However, my priority was to get this looking nice in plotly! This required a little extra work.
Modification for plotly
The plotly documentation itself describes how to modify your custom geoms to work in polotly. Plotly graphs are pretty darn cool; take a look at this:
plotly::ggplotly(height.plot)
## Warning: We recommend that you use the dev version of ggplot2 with `ggplotly()`
## Install it with: `devtools::install_github('hadley/ggplot2')`
## Warning in geom2trace.default(dots[[1L]][[1L]], dots[[2L]][[1L]], dots[[3L]][[1L]]): geom_GeomHdi() has yet to be implemented in plotly.
## If you'd like to see this geom implemented,
## Please open an issue with your example code at
## https://github.com/ropensci/plotly/issues
## Warning in geom2trace.default(dots[[1L]][[2L]], dots[[2L]][[1L]], dots[[3L]][[1L]]): geom_GeomHdi() has yet to be implemented in plotly.
## If you'd like to see this geom implemented,
## Please open an issue with your example code at
## https://github.com/ropensci/plotly/issues
So you might notice here that my geom_hdi
doesn’t display! That’ll take a little extra work - just one more function!
to_basic.GeomHdi<-function (data, prestats_data, layout, params, p, ...)
{
require(tidyr)
#x positions
d<-tidyr::gather(data,xposinline,x,x:xend)
#draw in appropriate y positions
d$y<-0
dline<-d
structure(dline, class = unique(c("GeomPath", class(dline))))
}
You want that function name to start with to_basic.
followed by the name of the ggproto object you created above, mine being GeomHdi
. Everything in that function is designed to transform the GeomHDI into a format that plotly can recognize.
Unfortunately, plotly doesn’t have support for GeomSegment, so I was unable to pass the code above directly to plotly. However, plotly does support geom_path. The format for geom_path is slightly different. For this, we’d create one row in the data for each point, not each line.

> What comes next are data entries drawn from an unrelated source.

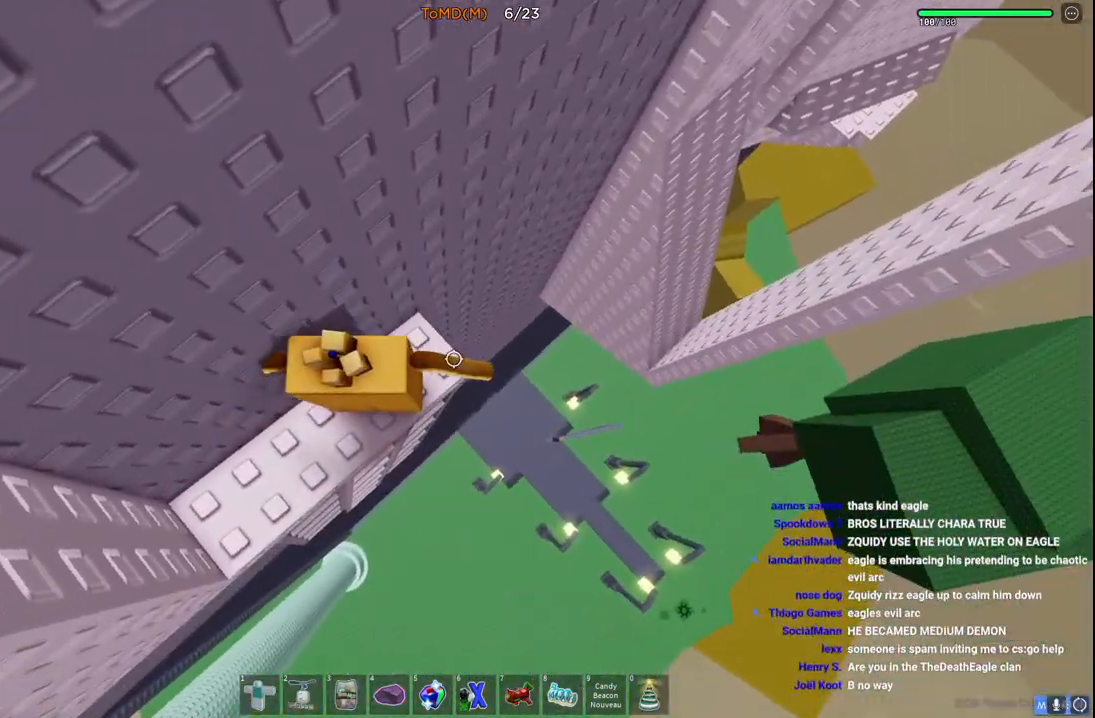
{"keys": [], "events": []}
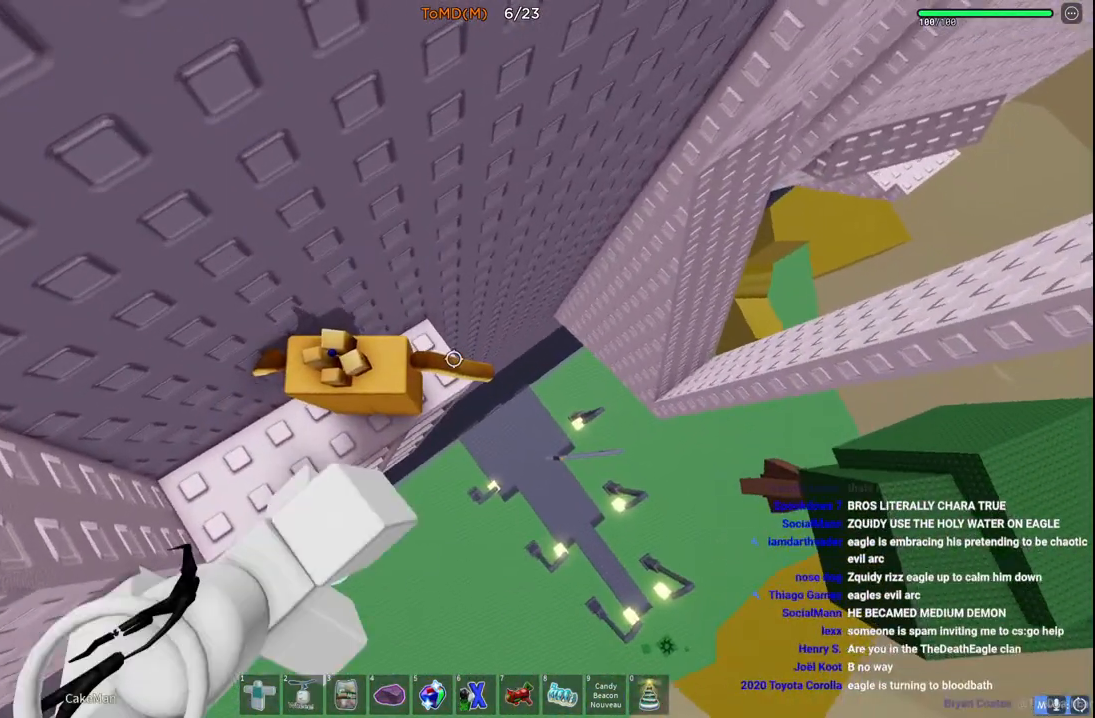
{"keys": ["d"], "events": [[83, "d", "down"], [217, "space", "down"], [400, "space", "up"]]}
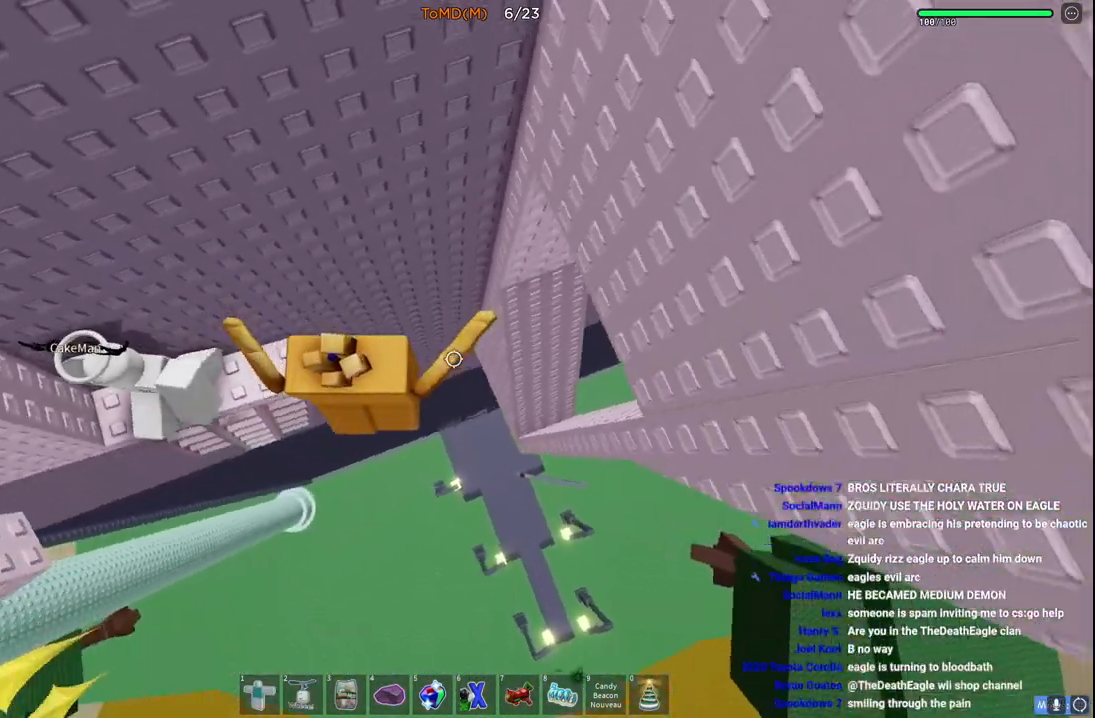
{"keys": ["d", "w"], "events": [[333, "w", "down"]]}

A little transformation with tidyr::gather
will do that trick to get the x start position and finish position into the same line. The y positions would potentially get more complicated, but in my case, because I was placing every HDI right on y=0
, I could just add in one line setting every y position to 0.
Let’s try that ggplotly HDI again:
plotly::ggplotly(height.plot)
Getting there! But hover over our HDIs: the printed x-coordinates are broken. Wouldn’t it be nice to show the actual HDI coordinates on that hover? Yes it would! So we can edit the data hovertext
property to display that. We use the params array to find what the x axis is called (it might not always be called “x”)
to_basic.GeomHdi<-function (data, prestats_data, layout, params, p, ...)
{
require(tidyr)
#put a confidence interval into the hovertext
data$hovertext<-apply(data,1,
function(r){
sub(paste0(params$hoverTextAes[["x"]],": -?\\d+(.\\d+)?(e\\d+)?"),
paste0(params$hoverTextAes[["x"]],": [",signif(as.numeric(r[["x"]]),4),", ",
signif(as.numeric(r[["xend"]],4)),"]"),r[["hovertext"]])
})
#x positions
d<-tidyr::gather(data,xposinline,x,x:xend)
#draw in appropriate y positions
d$y<-0
dline<-d
structure(dline, class = unique(c("GeomPath", class(dline))))
}
The hovertext transform uses regex to convert the default hovertext that plotly
creates for points on a line into hovertext which describes a density interval.
plotly::ggplotly(height.plot)
Now our overtext displays the higest density interval.
Overview
That should give you a good start towards modifying geom_hdi
for your own purposes or perhaps writing your own geom.